The response should consist of every line below, unchanged.

## Records excerpted from a collection
[Start of Attachment]

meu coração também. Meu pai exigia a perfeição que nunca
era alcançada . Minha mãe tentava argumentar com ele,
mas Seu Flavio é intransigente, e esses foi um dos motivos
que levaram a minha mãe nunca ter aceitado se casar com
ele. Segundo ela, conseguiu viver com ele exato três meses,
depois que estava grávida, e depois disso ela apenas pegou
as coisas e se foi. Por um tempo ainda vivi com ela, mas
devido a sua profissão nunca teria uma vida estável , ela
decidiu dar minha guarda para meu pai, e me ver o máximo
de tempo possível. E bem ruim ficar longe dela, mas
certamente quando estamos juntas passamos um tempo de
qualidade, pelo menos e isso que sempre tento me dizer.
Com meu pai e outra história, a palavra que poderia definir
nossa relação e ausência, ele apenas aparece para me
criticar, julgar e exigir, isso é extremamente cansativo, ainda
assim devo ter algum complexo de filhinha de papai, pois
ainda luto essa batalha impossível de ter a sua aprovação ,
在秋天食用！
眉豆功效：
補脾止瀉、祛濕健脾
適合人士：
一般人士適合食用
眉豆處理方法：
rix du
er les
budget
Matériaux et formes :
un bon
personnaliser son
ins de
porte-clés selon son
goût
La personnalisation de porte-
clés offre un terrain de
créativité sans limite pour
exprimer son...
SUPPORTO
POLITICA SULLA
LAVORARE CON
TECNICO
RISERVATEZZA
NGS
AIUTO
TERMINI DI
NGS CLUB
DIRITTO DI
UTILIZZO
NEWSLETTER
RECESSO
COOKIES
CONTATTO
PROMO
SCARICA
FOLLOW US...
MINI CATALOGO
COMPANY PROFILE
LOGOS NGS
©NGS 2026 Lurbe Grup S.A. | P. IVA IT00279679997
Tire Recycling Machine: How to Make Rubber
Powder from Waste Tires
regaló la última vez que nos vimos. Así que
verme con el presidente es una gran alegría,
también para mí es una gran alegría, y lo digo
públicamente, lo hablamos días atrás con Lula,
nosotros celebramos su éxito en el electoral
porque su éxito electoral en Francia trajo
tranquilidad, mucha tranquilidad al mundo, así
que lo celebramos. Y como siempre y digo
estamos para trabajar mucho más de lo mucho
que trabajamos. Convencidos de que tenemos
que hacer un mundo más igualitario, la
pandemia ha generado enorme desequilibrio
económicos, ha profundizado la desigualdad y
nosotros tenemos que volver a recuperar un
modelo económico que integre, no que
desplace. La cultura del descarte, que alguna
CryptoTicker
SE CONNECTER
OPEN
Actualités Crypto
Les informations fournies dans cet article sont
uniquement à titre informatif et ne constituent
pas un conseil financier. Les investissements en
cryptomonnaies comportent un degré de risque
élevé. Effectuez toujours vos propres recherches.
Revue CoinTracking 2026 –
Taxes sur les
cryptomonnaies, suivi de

[End of Attachment]

## RESULT OF THE EXERCISE
meu coração também. Meu pai exigia a perfeição que nunca
era alcançada . Minha mãe tentava argumentar com ele,
mas Seu Flavio é intransigente, e esses foi um dos motivos
que levaram a minha mãe nunca ter aceitado se casar com
ele. Segundo ela, conseguiu viver com ele exato três meses,
depois que estava grávida, e depois disso ela apenas pegou
as coisas e se foi. Por um tempo ainda vivi com ela, mas
devido a sua profissão nunca teria uma vida estável , ela
decidiu dar minha guarda para meu pai, e me ver o máximo
de tempo possível. E bem ruim ficar longe dela, mas
certamente quando estamos juntas passamos um tempo de
qualidade, pelo menos e isso que sempre tento me dizer.
Com meu pai e outra história, a palavra que poderia definir
nossa relação e ausência, ele apenas aparece para me
criticar, julgar e exigir, isso é extremamente cansativo, ainda
assim devo ter algum complexo de filhinha de papai, pois
ainda luto essa batalha impossível de ter a sua aprovação ,
在秋天食用！
眉豆功效：
補脾止瀉、祛濕健脾
適合人士：
一般人士適合食用
眉豆處理方法：
rix du
er les
budget
Matériaux et formes :
un bon
personnaliser son
ins de
porte-clés selon son
goût
La personnalisation de porte-
clés offre un terrain de
créativité sans limite pour
exprimer son...
SUPPORTO
POLITICA SULLA
LAVORARE CON
TECNICO
RISERVATEZZA
NGS
AIUTO
TERMINI DI
NGS CLUB
DIRITTO DI
UTILIZZO
NEWSLETTER
RECESSO
COOKIES
CONTATTO
PROMO
SCARICA
FOLLOW US...
MINI CATALOGO
COMPANY PROFILE
LOGOS NGS
©NGS 2026 Lurbe Grup S.A. | P. IVA IT00279679997
Tire Recycling Machine: How to Make Rubber
Powder from Waste Tires
regaló la última vez que nos vimos. Así que
verme con el presidente es una gran alegría,
también para mí es una gran alegría, y lo digo
públicamente, lo hablamos días atrás con Lula,
nosotros celebramos su éxito en el electoral
porque su éxito electoral en Francia trajo
tranquilidad, mucha tranquilidad al mundo, así
que lo celebramos. Y como siempre y digo
estamos para trabajar mucho más de lo mucho
que trabajamos. Convencidos de que tenemos
que hacer un mundo más igualitario, la
pandemia ha generado enorme desequilibrio
económicos, ha profundizado la desigualdad y
nosotros tenemos que volver a recuperar un
modelo económico que integre, no que
desplace. La cultura del descarte, que alguna
CryptoTicker
SE CONNECTER
OPEN
Actualités Crypto
Les informations fournies dans cet article sont
uniquement à titre informatif et ne constituent
pas un conseil financier. Les investissements en
cryptomonnaies comportent un degré de risque
élevé. Effectuez toujours vos propres recherches.
Revue CoinTracking 2026 –
Taxes sur les
cryptomonnaies, suivi de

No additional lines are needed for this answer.